THE PROBLEM: Nothing may be left out of the listing below but its images; repeat the rest exactly.

SOURCE DATA:
* * * * * * *

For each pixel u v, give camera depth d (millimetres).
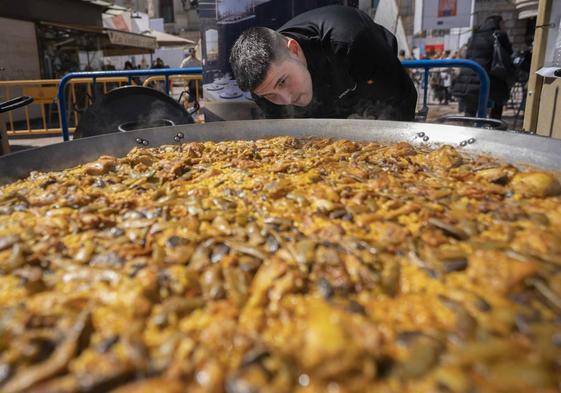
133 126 2736
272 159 1810
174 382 604
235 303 785
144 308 751
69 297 803
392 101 3049
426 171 1622
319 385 609
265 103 3480
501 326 691
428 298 784
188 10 26719
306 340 656
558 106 3465
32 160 1679
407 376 614
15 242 1014
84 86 7711
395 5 4215
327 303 775
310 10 3398
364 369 615
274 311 766
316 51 3014
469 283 814
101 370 625
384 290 811
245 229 1080
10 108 2064
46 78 11352
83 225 1115
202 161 1804
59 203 1285
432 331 692
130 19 15383
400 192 1318
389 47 2975
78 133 2656
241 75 3115
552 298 731
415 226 1070
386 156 1786
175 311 750
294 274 832
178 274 843
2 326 719
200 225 1117
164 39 16406
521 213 1128
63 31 11961
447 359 630
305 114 3387
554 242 937
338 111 3260
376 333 663
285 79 3029
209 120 3879
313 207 1228
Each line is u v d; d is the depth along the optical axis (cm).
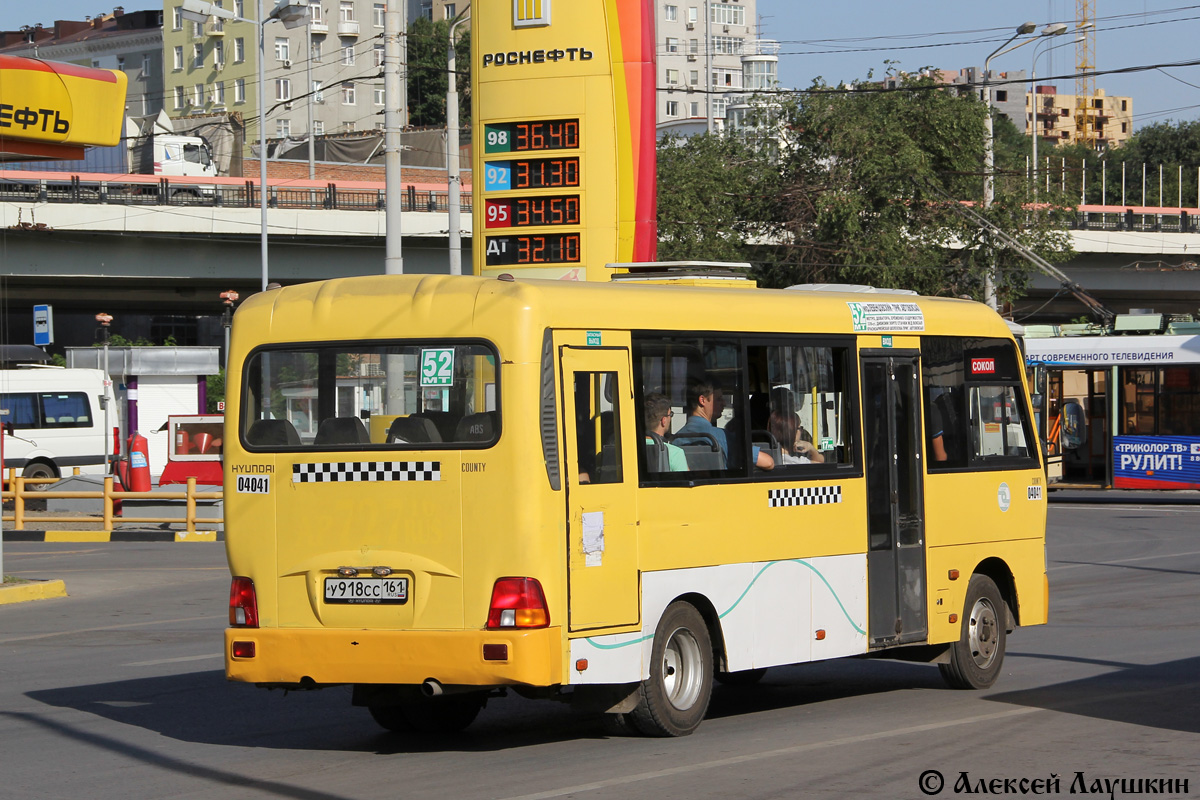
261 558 1249
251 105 15050
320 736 1340
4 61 2605
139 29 16088
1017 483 1670
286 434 1254
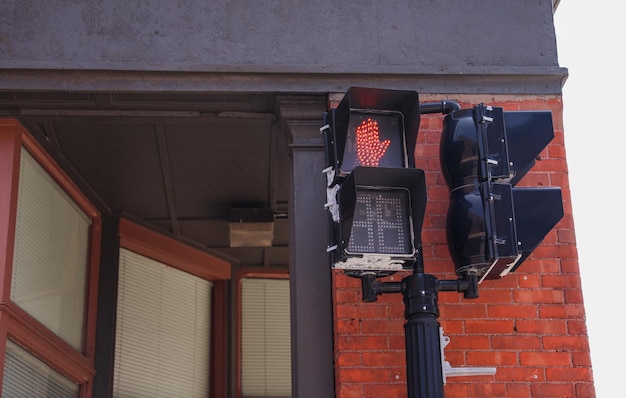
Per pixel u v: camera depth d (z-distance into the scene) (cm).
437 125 654
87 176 760
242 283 917
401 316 604
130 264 823
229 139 720
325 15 667
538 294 618
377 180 546
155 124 691
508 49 670
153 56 649
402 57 661
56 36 649
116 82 643
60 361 705
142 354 816
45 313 700
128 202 802
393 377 589
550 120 595
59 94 650
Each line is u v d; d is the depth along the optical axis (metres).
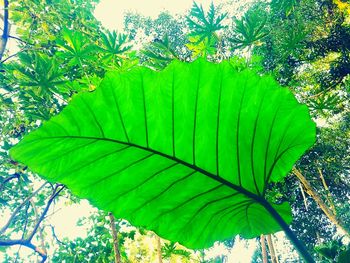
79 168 1.01
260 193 1.11
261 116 1.05
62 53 5.92
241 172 1.10
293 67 11.70
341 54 11.65
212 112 1.05
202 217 1.21
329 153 12.36
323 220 15.12
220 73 1.01
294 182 12.59
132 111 0.99
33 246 7.66
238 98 1.04
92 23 9.92
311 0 11.61
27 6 8.59
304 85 11.66
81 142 0.96
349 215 14.25
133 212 1.16
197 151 1.08
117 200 1.13
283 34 10.22
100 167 1.04
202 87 1.03
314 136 1.07
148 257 12.95
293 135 1.08
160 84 1.00
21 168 7.88
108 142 0.99
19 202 9.67
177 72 1.00
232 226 1.25
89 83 6.18
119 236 9.47
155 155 1.06
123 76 0.96
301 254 1.01
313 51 11.48
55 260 9.02
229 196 1.14
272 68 10.37
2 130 8.60
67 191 10.27
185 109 1.04
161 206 1.18
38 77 5.77
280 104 1.03
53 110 7.39
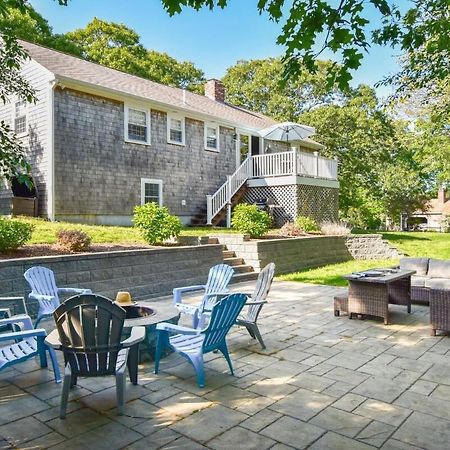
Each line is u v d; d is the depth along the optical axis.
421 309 7.17
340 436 2.87
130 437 2.86
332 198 19.02
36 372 4.11
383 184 33.25
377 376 4.02
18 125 13.10
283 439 2.82
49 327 5.89
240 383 3.84
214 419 3.12
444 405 3.37
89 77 13.47
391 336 5.45
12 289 6.38
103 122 13.34
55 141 12.06
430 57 6.93
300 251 12.87
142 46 28.94
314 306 7.32
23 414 3.21
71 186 12.43
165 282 8.76
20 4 4.09
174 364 4.37
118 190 13.71
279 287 9.42
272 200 17.19
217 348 4.02
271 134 16.97
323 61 25.56
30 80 12.57
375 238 15.76
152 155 14.84
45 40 20.83
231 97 29.94
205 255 9.84
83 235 8.36
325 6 3.18
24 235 7.60
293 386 3.77
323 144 24.86
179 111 15.56
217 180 17.47
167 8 3.30
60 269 7.01
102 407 3.33
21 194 13.09
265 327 5.90
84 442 2.79
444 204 44.50
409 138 15.29
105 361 3.24
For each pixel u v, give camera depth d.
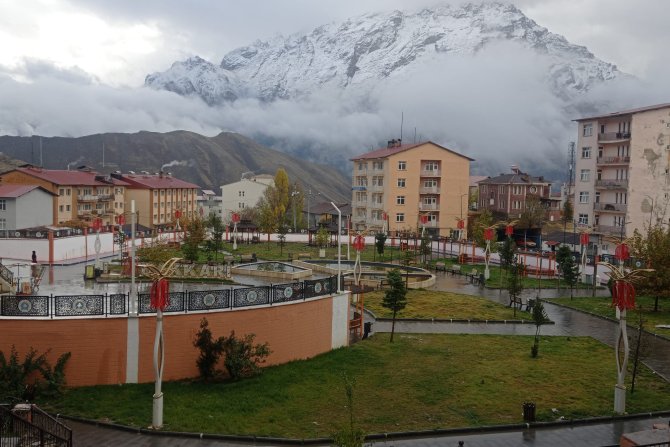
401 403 21.67
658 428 18.44
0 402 19.28
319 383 23.27
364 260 61.28
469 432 19.58
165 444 18.02
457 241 73.75
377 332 31.81
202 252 58.91
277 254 62.47
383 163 93.50
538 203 101.38
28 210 73.38
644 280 37.44
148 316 22.50
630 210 71.38
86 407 20.20
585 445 18.70
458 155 93.62
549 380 24.41
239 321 24.02
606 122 75.81
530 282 51.62
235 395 21.62
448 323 35.03
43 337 21.66
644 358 27.73
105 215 97.50
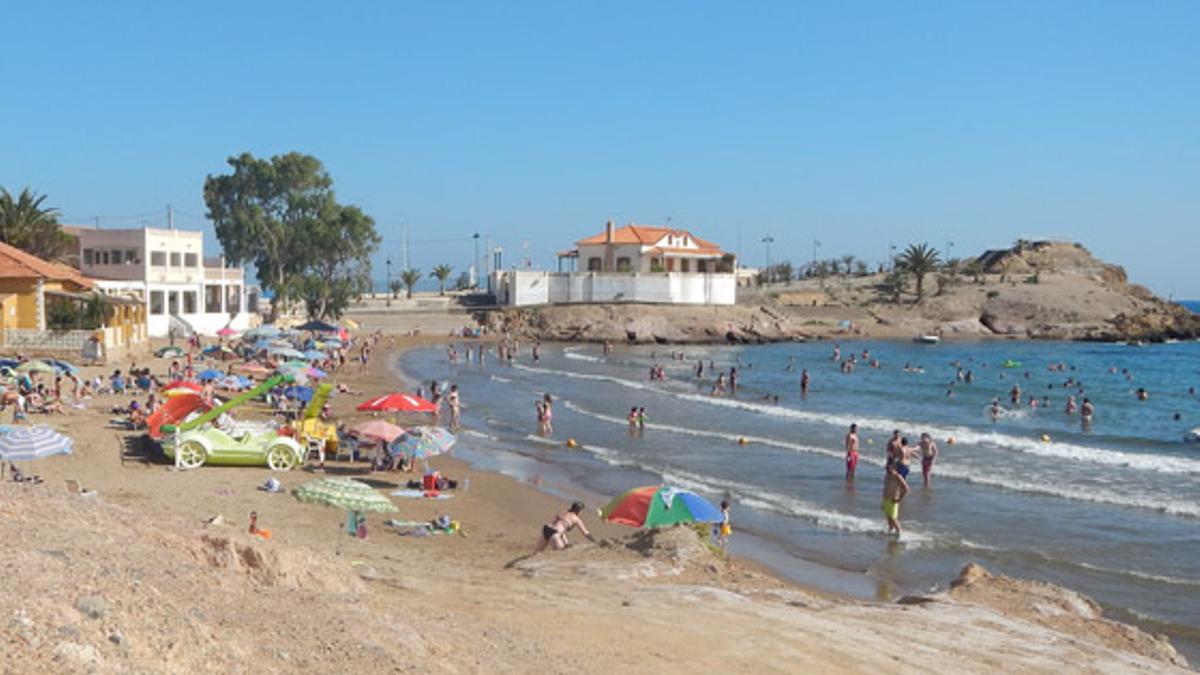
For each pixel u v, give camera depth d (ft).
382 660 25.05
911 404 172.76
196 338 206.49
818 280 517.55
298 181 325.83
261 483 79.20
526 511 80.59
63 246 214.07
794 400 177.68
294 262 326.85
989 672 35.24
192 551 30.32
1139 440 130.82
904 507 85.05
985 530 76.54
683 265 397.60
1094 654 39.14
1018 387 189.47
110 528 30.17
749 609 40.22
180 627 22.16
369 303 384.27
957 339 395.34
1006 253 520.83
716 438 125.18
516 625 33.86
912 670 34.32
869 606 46.19
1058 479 98.94
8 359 136.36
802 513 81.92
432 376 214.07
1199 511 82.58
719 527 70.49
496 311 360.28
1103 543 72.33
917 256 434.30
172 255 237.25
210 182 327.47
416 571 45.21
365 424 91.86
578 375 222.07
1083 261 505.25
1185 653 49.70
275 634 24.81
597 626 35.14
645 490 60.70
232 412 121.80
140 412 100.42
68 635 19.12
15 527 27.45
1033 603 48.80
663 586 43.96
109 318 176.76
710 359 280.51
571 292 369.09
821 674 32.71
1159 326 397.60
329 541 58.54
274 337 212.64
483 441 121.29
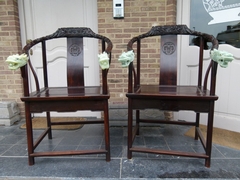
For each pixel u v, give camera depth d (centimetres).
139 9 184
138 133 167
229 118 174
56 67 214
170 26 146
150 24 186
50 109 114
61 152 118
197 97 107
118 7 184
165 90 129
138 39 149
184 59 191
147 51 190
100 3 185
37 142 127
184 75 193
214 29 175
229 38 168
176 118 203
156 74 193
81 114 221
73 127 187
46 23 206
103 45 144
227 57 97
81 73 151
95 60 210
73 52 150
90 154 125
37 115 221
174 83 150
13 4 193
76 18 204
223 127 178
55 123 161
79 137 164
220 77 175
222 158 125
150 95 113
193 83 189
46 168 116
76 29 147
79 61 150
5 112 192
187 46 188
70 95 115
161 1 182
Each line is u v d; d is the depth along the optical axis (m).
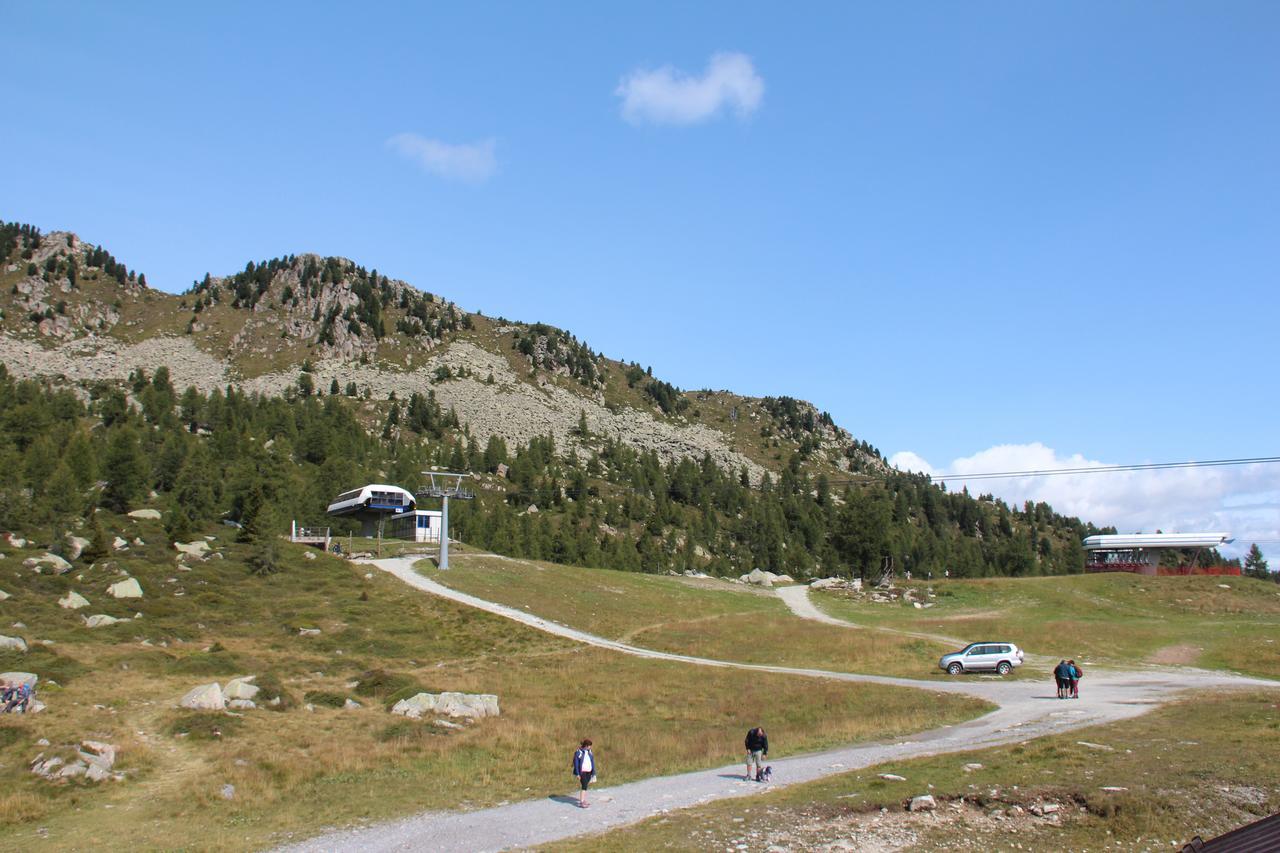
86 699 39.00
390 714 42.06
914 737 35.19
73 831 23.59
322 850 22.23
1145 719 35.00
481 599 80.62
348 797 27.73
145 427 170.50
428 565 93.00
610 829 22.89
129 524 88.00
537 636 69.44
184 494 110.62
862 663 63.16
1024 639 70.38
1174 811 21.12
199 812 25.59
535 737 37.75
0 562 65.81
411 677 50.12
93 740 31.95
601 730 40.22
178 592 70.06
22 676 39.91
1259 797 21.92
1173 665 59.91
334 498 142.00
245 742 34.28
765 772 28.45
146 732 34.84
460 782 29.91
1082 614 85.56
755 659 66.06
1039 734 33.28
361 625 68.12
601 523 195.75
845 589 106.38
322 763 31.73
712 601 95.25
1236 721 32.97
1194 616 83.44
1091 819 21.08
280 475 126.50
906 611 91.75
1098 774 24.47
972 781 24.73
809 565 175.00
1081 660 62.72
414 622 70.56
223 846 22.42
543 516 182.38
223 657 51.47
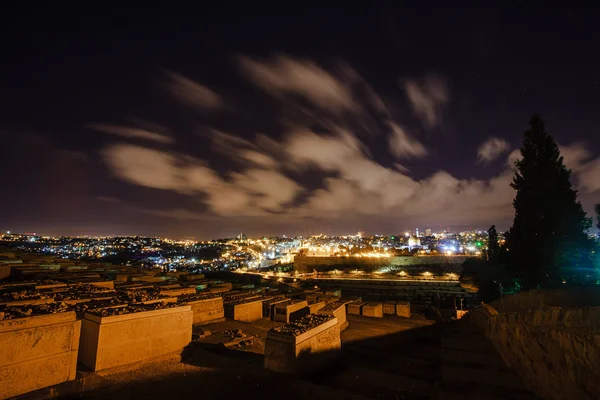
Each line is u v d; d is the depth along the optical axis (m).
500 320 8.35
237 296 12.79
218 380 5.77
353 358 8.13
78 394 4.92
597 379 3.79
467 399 5.41
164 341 6.84
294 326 7.14
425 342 9.84
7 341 4.66
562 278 16.84
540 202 17.98
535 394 5.59
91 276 13.09
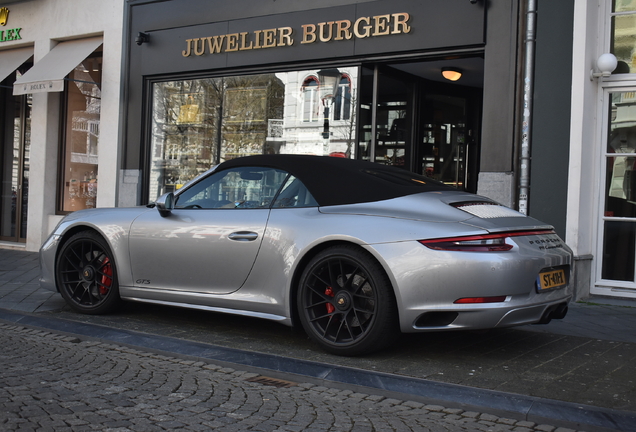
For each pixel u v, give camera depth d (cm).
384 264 372
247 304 432
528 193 656
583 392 332
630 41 655
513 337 462
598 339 462
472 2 695
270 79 880
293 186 438
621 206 656
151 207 508
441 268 360
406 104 843
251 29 870
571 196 629
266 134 886
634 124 651
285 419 288
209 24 909
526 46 655
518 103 666
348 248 390
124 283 498
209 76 925
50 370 363
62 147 1102
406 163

* * * * * * *

WRITTEN RESPONSE:
For each pixel u v, give camera depth d (millimetres).
133 126 2736
272 159 1810
174 382 604
235 303 785
144 308 751
69 297 803
392 101 3049
426 171 1622
319 385 609
265 103 3480
501 326 691
428 298 784
188 10 26719
306 340 656
558 106 3465
32 160 1679
407 376 614
15 242 1014
84 86 7711
395 5 4215
327 303 775
310 10 3398
364 369 615
274 311 766
316 51 3014
469 283 814
101 370 625
384 290 811
245 229 1080
10 108 2064
46 78 11352
83 225 1115
202 161 1804
59 203 1285
432 331 692
130 19 15383
400 192 1318
389 47 2975
78 133 2656
241 75 3115
552 298 731
415 226 1070
386 156 1786
175 311 750
294 274 832
178 274 843
2 326 719
200 225 1117
164 39 16406
521 213 1128
63 31 11961
447 359 630
305 114 3387
554 242 937
338 111 3260
376 333 663
285 79 3029
209 120 3879
313 207 1228
Each line is u v d; d is the depth along the optical axis (cm).
261 558 1249
251 105 15050
320 736 1340
4 61 2605
139 29 16088
1017 483 1670
286 434 1254
Per pixel u v: camera depth d (z-distance into the scene) (cm).
437 125 654
87 176 760
242 283 917
401 316 604
130 264 823
229 139 720
325 15 667
538 294 618
377 180 546
155 124 691
508 49 670
153 56 649
402 57 661
56 36 649
116 82 643
60 361 705
142 354 816
45 313 700
128 202 802
393 377 589
550 120 595
59 94 650
Each line is u v d; d is the depth along the optical axis (metres).
79 168 1.01
260 193 1.11
261 116 1.05
62 53 5.92
241 172 1.10
293 67 11.70
341 54 11.65
212 112 1.05
202 217 1.21
329 153 12.36
323 220 15.12
220 73 1.01
294 182 12.59
132 111 0.99
33 246 7.66
238 98 1.04
92 23 9.92
311 0 11.61
27 6 8.59
304 85 11.66
81 142 0.96
349 215 14.25
133 212 1.16
197 151 1.08
117 200 1.13
283 34 10.22
100 167 1.04
202 87 1.03
314 136 1.07
148 257 12.95
293 135 1.08
160 84 1.00
21 168 7.88
108 142 0.99
19 202 9.67
177 72 1.00
232 226 1.25
89 83 6.18
119 236 9.47
155 155 1.06
123 76 0.96
301 254 1.01
313 51 11.48
55 260 9.02
229 196 1.14
272 68 10.37
2 130 8.60
67 191 10.27
185 109 1.04
161 206 1.18
38 77 5.77
280 104 1.03
53 110 7.39
Each line is u v d; d is the depth along the optical axis.
421 309 7.17
340 436 2.87
130 437 2.86
332 198 19.02
36 372 4.11
383 184 33.25
377 376 4.02
18 125 13.10
283 439 2.82
49 327 5.89
240 383 3.84
214 419 3.12
444 405 3.37
89 77 13.47
391 336 5.45
12 289 6.38
103 122 13.34
55 141 12.06
430 57 6.93
300 251 12.87
142 46 28.94
314 306 7.32
23 414 3.21
71 186 12.43
165 282 8.76
20 4 4.09
174 364 4.37
118 190 13.71
279 287 9.42
272 200 17.19
217 348 4.02
271 134 16.97
323 61 25.56
30 80 12.57
375 238 15.76
152 155 14.84
45 40 20.83
231 97 29.94
205 255 9.84
83 235 8.36
325 6 3.18
24 235 7.60
293 386 3.77
323 144 24.86
179 111 15.56
217 180 17.47
167 8 3.30
60 269 7.01
102 407 3.33
21 194 13.09
265 327 5.90
84 442 2.79
444 204 44.50
409 138 15.29
105 361 3.24
For each pixel u v, give camera depth d.
401 403 21.67
658 428 18.44
0 402 19.28
319 383 23.27
364 260 61.28
469 432 19.58
165 444 18.02
457 241 73.75
377 332 31.81
202 252 58.91
277 254 62.47
383 163 93.50
538 203 101.38
28 210 73.38
644 280 37.44
148 316 22.50
630 210 71.38
86 407 20.20
585 445 18.70
458 155 93.62
549 380 24.41
239 321 24.02
606 122 75.81
530 282 51.62
235 395 21.62
448 323 35.03
43 337 21.66
644 358 27.73
105 215 97.50
For each pixel u v, give camera depth d (ft).
382 660 25.05
911 404 172.76
196 338 206.49
818 280 517.55
298 181 325.83
261 483 79.20
526 511 80.59
63 246 214.07
794 400 177.68
294 262 326.85
989 672 35.24
192 551 30.32
1139 440 130.82
904 507 85.05
985 530 76.54
683 265 397.60
1094 654 39.14
1018 387 189.47
110 528 30.17
749 609 40.22
180 627 22.16
369 303 384.27
957 339 395.34
1006 253 520.83
716 438 125.18
516 625 33.86
912 670 34.32
869 606 46.19
1058 479 98.94
8 359 136.36
802 513 81.92
432 376 214.07
1199 511 82.58
719 527 70.49
496 311 360.28
1103 543 72.33
917 256 434.30
172 255 237.25
210 182 327.47
416 571 45.21
365 424 91.86
578 375 222.07
1083 261 505.25
1185 653 49.70
275 634 24.81
597 626 35.14
645 490 60.70
232 412 121.80
140 412 100.42
68 635 19.12
15 527 27.45
1033 603 48.80
663 586 43.96
109 318 176.76
710 359 280.51
571 292 369.09
821 674 32.71
1159 326 397.60
329 541 58.54
274 337 212.64
483 441 121.29
For each pixel u v, give camera depth d (centimetres).
139 9 184
138 133 167
229 118 174
56 67 214
170 26 146
150 24 186
50 109 114
61 152 118
197 97 107
118 7 184
165 90 129
138 39 149
184 59 191
147 51 190
100 3 185
37 142 127
184 75 193
214 29 175
229 38 168
176 118 203
156 74 193
81 114 221
73 127 187
46 23 206
103 45 144
227 57 97
81 73 151
95 60 210
73 52 150
90 154 125
37 115 221
174 83 150
13 4 193
76 18 204
223 127 178
55 123 161
79 137 164
220 77 175
222 158 125
150 95 113
193 83 189
46 168 116
76 29 147
79 61 150
5 112 192
187 46 188
70 95 115
161 1 182
Each line is u v d; d is the depth along the optical axis (m).
86 699 39.00
390 714 42.06
914 737 35.19
73 831 23.59
322 850 22.23
1145 719 35.00
481 599 80.62
348 797 27.73
145 427 170.50
428 565 93.00
610 829 22.89
129 524 88.00
537 636 69.44
184 494 110.62
862 663 63.16
1024 639 70.38
1174 811 21.12
199 812 25.59
535 737 37.75
0 562 65.81
411 677 50.12
93 740 31.95
601 730 40.22
178 592 70.06
22 676 39.91
1259 797 21.92
1173 665 59.91
334 498 142.00
245 742 34.28
765 772 28.45
146 732 34.84
460 782 29.91
1082 614 85.56
755 659 66.06
1039 734 33.28
361 625 68.12
601 523 195.75
845 589 106.38
322 763 31.73
712 601 95.25
1236 721 32.97
1194 616 83.44
1091 819 21.08
280 475 126.50
906 611 91.75
1098 774 24.47
972 781 24.73
809 565 175.00
1081 660 62.72
414 622 70.56
223 846 22.42
543 516 182.38
223 657 51.47
Each line is u v d; d is the depth along the optical axis (m).
500 320 8.35
237 296 12.79
218 380 5.77
353 358 8.13
78 394 4.92
597 379 3.79
467 399 5.41
164 341 6.84
294 326 7.14
425 342 9.84
7 341 4.66
562 278 16.84
540 202 17.98
535 394 5.59
91 276 13.09
For each pixel u v, give camera depth d (cm).
384 264 372
247 304 432
528 193 656
583 392 332
630 41 655
513 337 462
598 339 462
472 2 695
270 79 880
293 186 438
621 206 656
151 207 508
441 268 360
406 104 843
251 29 870
571 196 629
266 134 886
634 124 651
285 419 288
209 24 909
526 46 655
518 103 666
348 248 390
124 283 498
209 76 925
50 370 363
62 147 1102
406 163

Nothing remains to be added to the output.